## [Tugas Latihan]
[a] Jawab pertanyaan berikut berdasarkan tulisan tentang hari pertama sekolah di Belanda:
(i) Di mana mereka mendarat lebih dari 1.5 bulan yang lalu?
(ii) Sudah berapa lama penulis dan anak-anak tidak berinteraksi secara intensif?
(iii) Apa yang disiapkan pada malam itu?
[b] Tolong kutip persis bagian tulisan tentang hari pertama sekolah di Belanda, mulai dari "Ini tidak mudah" dan berakhir pada "Dengan bahasa Belanda!".
[c] Lanjutkan tulisan tentang hari pertama sekolah di Belanda setelah kalimat terakhirnya.
[Teks Bacaan]
Minggu, 23 Agustus 2015

Ini tidak mudah tapi akan kita lewati, Nak

Jauh sebelum mereka datang ke Belanda, aku tahu dan sadar banget bahwa hari ini akan datang. Tepatnya malam ini. Malam menyiapkan keperluan sekolah mereka besok hari. Hari pertama mereka sekolah di Belanda. Dengan bahasa Belanda!

Ketika mereka mendarat di Schipol lebih dari 1.5 bulan yang lalu, kepercayaan diriku begitu tinggi. Ah, masih ada 1.5 bulan, fikirku saat itu. Masih cukup waktu untuk ngajarin mereka tentang toilet ala Belanda. Masih cukup waktu untuk belajar dasar-dasar bahasa Belanda bersama (aku buta banget soal ini). Masih cukup waktu belajar memasak, akan aku pelajari banyak resep masakan yang enak. Masih cukup waktu kami untuk saling mengenal lagi setelah 1 tahun gak berinteraksi intensif. Masih cukup waktu untuk kami memahami bahwa kita ber-3 memang harus saling membantu untuk menghadapi 1 tahun ke depan. Bahkan aku cukup percaya diri aku akan ada waktu untuk nyicil belajar pelajaran tahun ke-2 kuliah, karena yakin banget bakal sering bolos kuliah (terutama kuliah sore). Atau kalau bisa malah mulai mikirin thesis. Terlalu pede!

Namun aku salah.
Bergulirnya sang waktu ternyata jauh lebih cepat dari rencana-rencana kita di atas kertas.
[/Teks Bacaan]
[Cuplikan Data]
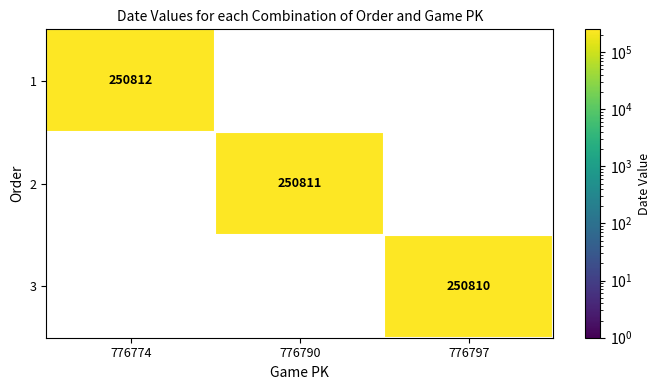

The 2 series shows 250811 at 776790. True or false?

True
[/Cuplikan Data]
## [Jawaban Latihan]
[a]
(i) Di Schipol.
(ii) Selama 1 tahun.
(iii) Keperluan sekolah anak-anak untuk besok hari, yaitu hari pertama mereka sekolah di Belanda.

[b]
Ini tidak mudah tapi akan kita lewati, Nak

Jauh sebelum mereka datang ke Belanda, aku tahu dan sadar banget bahwa hari ini akan datang. Tepatnya malam ini. Malam menyiapkan keperluan sekolah mereka besok hari. Hari pertama mereka sekolah di Belanda. Dengan bahasa Belanda!

[c]
Berpisah selama 1 tahun adalah waktu yang tidak singkat. Apalagi mereka di usia-usia pertumbuhan. Aku memang tak mampu mengembalikan waktu. Dan tak ada yang akan mampu aku lakukan untuk menebus kehilangan 1 tahun kebersamaan itu. Hanya berbekal tekad untuk menghadapi segala rintangan bersama, dan bermodal keyakinan bahwa abang dan adik adalah anak-anak yang baik.


Toilet issue
Toilet things bagi Abang sama sekali gak masalah. Entah kenapa, Abang membuat dirinya begitu mandiri gak lama setelah adik lahir. Di usia 3 tahun kurang udah gak ngompol. Di usia menjelang 4 tahun udah minta bobok sendiri dengan lampu dimatiin. Abang gak banyak ngomong, anaknya indirect. Bahkan jika ada yang dia inginkan, akan dia sampaikan secara tidak langsung. Misal, abang akan memilih ngomong "sepertinya donat itu enak, gimana ya cara bikinnya", daripada "aku ingin makan donat". Lalu matanya akan berbinar-binar bahagia saat aku sambung "hmm, kayaknya enak deh, bunda mau makan donat, abang mau?"

Sebaliknya, bagi adik toilet issue ini adalah hal yang berat. Sodara yang mengasuh adik dari kecil begitu menyayangi adik, bahkan merasa seperti anak sendiri. Masalahnya, kadang bentuk ungkapan rasa sayangnya tidak aku setujui. Misalnya, dengan tetap memakaikan diapers ke adik selama 1 tahun terakhir di Padang, dengan alasan kasihan ~_~. Hasilnya, adik tampak tertatih-tatih belajar mengurangi ketergantungan pada diapers. Minggu-minggu pertama begitu sulit. Adik ngompol, pup di celana, bisa berkali-kali dalam sehari. Dia lelah dan merasa bersalah. Aku juga lelah, sedih dan merasa bersalah atas segala yang dia alami 1 tahun terakhir. Kami berdua belajar. Aku tahu ini gak mudah.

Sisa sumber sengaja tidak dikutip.